En 1974, peu de temps après la mort de Jean-Pierre Melville, réalisateur du Samourai et du Cercle rouge, l'écrivain Jean Parvulesco (qui n'a, à l'époque, publié aucun livre) publie dans la revue Matulu l'article "Jean-Pierre Melville dans le cercle rouge". Jean Parvulesco considère le réalisateur comme un activiste caché, engagé dans un combat subversif à la limite de l'occulte. Notons pour l'anecdote que dans A bout de souffle de Jean-Luc Godard, Jean-Pierre Melville joue le rôle d'un écrivain appelé... Jean Parvulesco ! Ce dernier fréquentait effectivement plusieurs personnalités de la Nouvelle Vague à l'époque. Voici quelques extraits de l'article consacré à Jean-Pierre Melville.
|
Jean-Pierre Melville dans le rôle de Jean Parvulesco dans A bout de souffle. |
[...] Plus qu'un homme seul, Jean-Pierre Melville était un homme séparé, un activiste forcené du vide qui sépare du monde et des autres, un fanatique glacé et serein du vide qui traduit en termes d'infranchissable. le secret de sa vie tenait, tout entier, dans ce que Nietzsche appelait le pathos de la distance.
La séparation, pourtant, ni l'éloignement du monde, n'étaient, chez Jean-Pierre Melville, une forme de désertion, bien au contraire. Le monde, pour lui, il ne s'agissait pas de le fuir, mais de le changer. Car tel est l'enseignement intérieur de l'enseignement intérieur de l'engagement pris par Jean-Pierre Melville envers sa propre vie, sa relation souterraine avec ce que Rimbaud avait appelé "la vraie vie" : ne pas changer soi-même devant le monde, mais changer le monde afin qu'il se rende conforme et s'identifie au rêve occulte, à l'image lumineuse et héroïque que l'on porte au fond de soi. Comment transfigurer, comment changer le monde si, comme le dit, toujours, Rimbaud, "le monde est ailleurs" ? Aux voies dites traditionnelles, Jean-Pierre Melville avait su préférer l'action directe, la voie de l'action directe, l'action occulte d'un petit nombre de prédestinés à l'accomplissement des grandes entreprises subversives du siècle, et qui, piégés à l'intérieur du Cercle Rouge, changent, pour s'en sortir, les états du monde, le cours de l'histoire et de la vie. Et c'est aussi ce que Jean-Pierre Melville avait trouvé dans l'action politique, dans ses options subversives d'extrême droite : une confrérie, une caste de combattants de l'ombre qui s'imposent à eux-mêmes une rigueur, un dépouillement terribles, indifférents aux résultats immédiatement visibles de leur action, attentifs seulement aux exigences de leur sacrifice et à la gloire cachée de leur longue rêverie activiste sur le mystère du pouvoir absolu.
|
Jean-Pierre Melville et un chat |
[...] Le cinéma de Jean-Pierre Melville est un cinéma chiffré en profondeur, tout comme l'aura été sa propre vie.
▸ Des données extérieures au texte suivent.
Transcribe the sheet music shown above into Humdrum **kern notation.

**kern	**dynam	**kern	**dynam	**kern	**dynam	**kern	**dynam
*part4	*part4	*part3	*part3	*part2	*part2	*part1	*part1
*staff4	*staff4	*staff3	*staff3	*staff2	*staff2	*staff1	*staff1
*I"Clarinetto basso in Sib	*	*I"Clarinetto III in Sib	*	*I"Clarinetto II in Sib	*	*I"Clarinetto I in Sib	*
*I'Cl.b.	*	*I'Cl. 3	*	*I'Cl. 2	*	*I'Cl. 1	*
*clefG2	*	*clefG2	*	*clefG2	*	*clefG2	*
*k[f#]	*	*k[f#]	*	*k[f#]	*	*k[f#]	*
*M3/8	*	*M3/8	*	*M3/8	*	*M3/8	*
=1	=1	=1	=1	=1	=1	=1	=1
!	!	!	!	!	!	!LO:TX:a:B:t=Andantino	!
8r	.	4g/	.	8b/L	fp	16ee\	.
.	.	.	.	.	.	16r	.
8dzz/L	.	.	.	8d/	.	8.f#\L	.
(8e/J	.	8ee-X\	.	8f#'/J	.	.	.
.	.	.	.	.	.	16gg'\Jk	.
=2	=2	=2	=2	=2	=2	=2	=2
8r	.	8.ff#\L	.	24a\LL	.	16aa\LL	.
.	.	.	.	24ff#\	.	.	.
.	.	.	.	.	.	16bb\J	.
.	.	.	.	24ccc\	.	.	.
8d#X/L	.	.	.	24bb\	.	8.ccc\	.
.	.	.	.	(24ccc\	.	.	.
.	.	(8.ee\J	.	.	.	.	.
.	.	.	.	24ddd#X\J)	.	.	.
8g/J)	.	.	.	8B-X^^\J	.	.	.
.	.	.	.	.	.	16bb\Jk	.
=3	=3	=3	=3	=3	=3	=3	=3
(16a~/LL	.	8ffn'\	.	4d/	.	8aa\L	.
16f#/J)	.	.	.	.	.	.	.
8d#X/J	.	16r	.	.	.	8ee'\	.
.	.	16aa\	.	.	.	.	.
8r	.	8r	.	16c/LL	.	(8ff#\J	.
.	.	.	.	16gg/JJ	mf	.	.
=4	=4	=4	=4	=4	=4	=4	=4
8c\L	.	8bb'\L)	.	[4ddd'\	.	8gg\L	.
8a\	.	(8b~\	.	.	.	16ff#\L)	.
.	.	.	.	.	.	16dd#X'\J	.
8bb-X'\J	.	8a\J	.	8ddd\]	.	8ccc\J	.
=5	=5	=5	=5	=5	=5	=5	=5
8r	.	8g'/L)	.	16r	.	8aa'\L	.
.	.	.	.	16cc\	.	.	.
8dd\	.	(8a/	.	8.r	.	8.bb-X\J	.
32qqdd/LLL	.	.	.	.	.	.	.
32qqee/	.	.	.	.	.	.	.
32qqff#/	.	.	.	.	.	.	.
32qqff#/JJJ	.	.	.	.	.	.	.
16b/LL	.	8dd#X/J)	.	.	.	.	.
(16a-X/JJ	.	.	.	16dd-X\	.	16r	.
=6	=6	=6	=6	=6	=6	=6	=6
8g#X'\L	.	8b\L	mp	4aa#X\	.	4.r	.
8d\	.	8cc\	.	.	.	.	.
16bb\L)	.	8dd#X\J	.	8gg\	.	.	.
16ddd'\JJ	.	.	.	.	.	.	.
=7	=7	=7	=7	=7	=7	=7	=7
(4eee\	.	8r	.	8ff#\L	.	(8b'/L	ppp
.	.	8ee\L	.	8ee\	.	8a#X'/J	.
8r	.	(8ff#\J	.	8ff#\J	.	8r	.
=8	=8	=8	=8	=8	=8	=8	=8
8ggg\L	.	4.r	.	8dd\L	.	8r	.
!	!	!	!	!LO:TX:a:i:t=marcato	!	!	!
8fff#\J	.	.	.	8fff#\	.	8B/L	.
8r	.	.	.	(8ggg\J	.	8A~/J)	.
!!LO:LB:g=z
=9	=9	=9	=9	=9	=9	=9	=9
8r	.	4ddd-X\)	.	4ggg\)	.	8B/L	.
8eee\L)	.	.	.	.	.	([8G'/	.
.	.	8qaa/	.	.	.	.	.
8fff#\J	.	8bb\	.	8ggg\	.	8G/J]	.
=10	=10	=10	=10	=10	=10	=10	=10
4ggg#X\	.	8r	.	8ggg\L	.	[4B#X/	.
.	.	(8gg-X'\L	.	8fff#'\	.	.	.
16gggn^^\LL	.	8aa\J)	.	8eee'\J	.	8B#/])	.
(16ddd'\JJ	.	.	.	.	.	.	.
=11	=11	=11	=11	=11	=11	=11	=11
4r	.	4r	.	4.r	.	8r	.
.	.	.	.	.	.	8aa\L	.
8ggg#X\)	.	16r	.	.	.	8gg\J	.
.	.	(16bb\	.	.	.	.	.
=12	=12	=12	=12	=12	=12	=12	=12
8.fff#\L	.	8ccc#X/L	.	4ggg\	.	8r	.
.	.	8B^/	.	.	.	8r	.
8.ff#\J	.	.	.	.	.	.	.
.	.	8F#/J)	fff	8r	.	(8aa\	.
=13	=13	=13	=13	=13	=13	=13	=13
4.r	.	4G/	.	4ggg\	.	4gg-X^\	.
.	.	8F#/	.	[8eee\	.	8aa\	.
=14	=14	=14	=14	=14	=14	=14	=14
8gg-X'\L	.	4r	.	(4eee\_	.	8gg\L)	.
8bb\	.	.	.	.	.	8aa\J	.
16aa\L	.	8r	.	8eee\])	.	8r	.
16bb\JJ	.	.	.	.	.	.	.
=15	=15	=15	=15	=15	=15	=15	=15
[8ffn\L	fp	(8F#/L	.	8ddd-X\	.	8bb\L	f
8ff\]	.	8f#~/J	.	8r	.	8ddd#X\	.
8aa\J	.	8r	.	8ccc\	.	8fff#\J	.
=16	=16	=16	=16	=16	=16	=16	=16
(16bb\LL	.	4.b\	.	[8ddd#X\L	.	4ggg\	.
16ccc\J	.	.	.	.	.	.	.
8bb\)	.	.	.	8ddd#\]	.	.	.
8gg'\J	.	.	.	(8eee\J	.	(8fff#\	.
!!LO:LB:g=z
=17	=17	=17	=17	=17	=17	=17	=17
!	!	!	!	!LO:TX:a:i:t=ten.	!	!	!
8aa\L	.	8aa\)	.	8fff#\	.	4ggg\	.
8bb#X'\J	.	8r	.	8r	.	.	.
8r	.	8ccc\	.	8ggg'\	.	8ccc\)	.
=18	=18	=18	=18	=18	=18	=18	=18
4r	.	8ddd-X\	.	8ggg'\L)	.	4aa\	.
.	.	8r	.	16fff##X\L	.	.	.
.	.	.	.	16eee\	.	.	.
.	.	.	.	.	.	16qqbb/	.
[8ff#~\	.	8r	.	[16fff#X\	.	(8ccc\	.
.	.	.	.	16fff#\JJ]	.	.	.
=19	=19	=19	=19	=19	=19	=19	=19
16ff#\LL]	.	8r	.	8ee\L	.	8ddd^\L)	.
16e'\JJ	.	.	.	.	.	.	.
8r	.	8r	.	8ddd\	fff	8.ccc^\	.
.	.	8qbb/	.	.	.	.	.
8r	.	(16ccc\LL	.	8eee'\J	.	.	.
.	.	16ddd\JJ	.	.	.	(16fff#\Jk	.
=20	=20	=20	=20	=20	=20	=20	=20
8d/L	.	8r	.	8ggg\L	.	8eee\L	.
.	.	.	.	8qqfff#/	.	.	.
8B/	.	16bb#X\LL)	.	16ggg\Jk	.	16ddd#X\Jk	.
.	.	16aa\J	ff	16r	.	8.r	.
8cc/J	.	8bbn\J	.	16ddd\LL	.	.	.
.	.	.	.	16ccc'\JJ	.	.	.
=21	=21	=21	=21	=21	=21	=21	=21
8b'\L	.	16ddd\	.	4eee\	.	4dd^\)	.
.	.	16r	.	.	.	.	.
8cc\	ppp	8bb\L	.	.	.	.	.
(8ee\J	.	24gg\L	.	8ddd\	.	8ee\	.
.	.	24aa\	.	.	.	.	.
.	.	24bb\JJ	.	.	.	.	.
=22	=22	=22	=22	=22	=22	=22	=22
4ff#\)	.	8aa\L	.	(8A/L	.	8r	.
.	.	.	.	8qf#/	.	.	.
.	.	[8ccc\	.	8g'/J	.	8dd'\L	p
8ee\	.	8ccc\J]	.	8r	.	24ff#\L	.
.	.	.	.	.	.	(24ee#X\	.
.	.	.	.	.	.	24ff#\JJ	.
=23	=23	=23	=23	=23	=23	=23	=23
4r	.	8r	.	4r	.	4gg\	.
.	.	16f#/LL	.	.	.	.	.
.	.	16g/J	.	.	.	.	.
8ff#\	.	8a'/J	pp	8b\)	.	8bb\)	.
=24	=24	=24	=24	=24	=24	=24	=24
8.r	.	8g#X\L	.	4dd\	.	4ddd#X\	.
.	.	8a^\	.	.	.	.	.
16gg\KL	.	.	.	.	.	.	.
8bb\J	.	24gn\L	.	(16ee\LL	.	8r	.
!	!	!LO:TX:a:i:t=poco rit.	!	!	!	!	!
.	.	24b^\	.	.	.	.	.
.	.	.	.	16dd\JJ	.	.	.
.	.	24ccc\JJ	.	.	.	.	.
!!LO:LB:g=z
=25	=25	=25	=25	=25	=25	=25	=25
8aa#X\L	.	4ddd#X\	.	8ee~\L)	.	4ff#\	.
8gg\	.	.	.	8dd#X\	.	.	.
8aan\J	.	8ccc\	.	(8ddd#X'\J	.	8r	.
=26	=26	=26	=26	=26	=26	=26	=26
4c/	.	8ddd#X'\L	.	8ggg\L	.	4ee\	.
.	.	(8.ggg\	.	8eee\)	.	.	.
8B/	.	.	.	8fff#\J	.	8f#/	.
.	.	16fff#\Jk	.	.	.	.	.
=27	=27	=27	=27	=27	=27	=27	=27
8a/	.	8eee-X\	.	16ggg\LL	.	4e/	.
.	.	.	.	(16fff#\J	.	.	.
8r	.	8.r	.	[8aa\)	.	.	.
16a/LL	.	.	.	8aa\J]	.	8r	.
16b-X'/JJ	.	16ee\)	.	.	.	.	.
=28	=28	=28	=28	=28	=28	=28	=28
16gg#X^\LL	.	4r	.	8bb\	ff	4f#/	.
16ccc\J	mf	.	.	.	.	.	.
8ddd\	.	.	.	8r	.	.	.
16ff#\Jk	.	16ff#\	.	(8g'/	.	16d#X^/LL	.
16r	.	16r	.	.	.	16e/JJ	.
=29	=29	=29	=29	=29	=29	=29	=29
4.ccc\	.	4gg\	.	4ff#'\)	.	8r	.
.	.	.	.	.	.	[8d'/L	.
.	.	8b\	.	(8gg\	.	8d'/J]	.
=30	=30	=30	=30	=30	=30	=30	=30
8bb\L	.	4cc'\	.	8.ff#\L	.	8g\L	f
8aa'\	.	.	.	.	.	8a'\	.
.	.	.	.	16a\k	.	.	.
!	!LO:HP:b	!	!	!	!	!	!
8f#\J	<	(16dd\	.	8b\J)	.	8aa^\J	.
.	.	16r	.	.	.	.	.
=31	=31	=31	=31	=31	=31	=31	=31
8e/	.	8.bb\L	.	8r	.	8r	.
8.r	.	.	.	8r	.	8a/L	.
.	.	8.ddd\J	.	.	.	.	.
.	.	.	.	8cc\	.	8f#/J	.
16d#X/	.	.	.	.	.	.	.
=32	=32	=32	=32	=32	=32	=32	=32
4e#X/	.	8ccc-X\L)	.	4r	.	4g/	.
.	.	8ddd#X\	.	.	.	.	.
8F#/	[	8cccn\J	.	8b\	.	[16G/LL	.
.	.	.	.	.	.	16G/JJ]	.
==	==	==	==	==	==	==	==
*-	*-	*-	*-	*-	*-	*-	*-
Car, chose certaine et claire, l'expérience des confrontations permanentes, de la permanente remise en question des pouvoirs de la liberté cachée et de la liberté ultime de tout pouvoir secret, expérience dans la laquelle on reconnaît le problème des rapports de force auxquels se résument tous les films noirs de Jean-Pierre Melville, est, aussi, l'expérience intérieure de tout pouvoir politique en prise directe sur la marche de l'histoire. Derrière le cinéma exaltant le mystère de solitude et de vide ardent du crime, Jean-Pierre Melville s'est employé à cacher en semi-transparence le véritable discours, l'unique tourment de sa vie.
[...] La morale intime de Jean-Pierre Melville est la morale secrète du samourai, du guerrier mystique pour qui, indifférent quant à l'issue finale de son épreuve, seul compte le combat de la lumière invisible de ses armes. Cette morale ne s'enseigne pas, son secret ni son souffle de vie ne sont transmissibles : on n'y accède que par la prédestination, ou par l’œuvre intime en soi, du "seigneur inconnu du sceptre et de l'épée".
Cette morale, c'est déjà le Bushido de la grande solitude occidentale de la fin, la solitude du tigre lâché dans la jungle de béton, dans le monde trois fois maudit du renversement final de toutes les valeurs.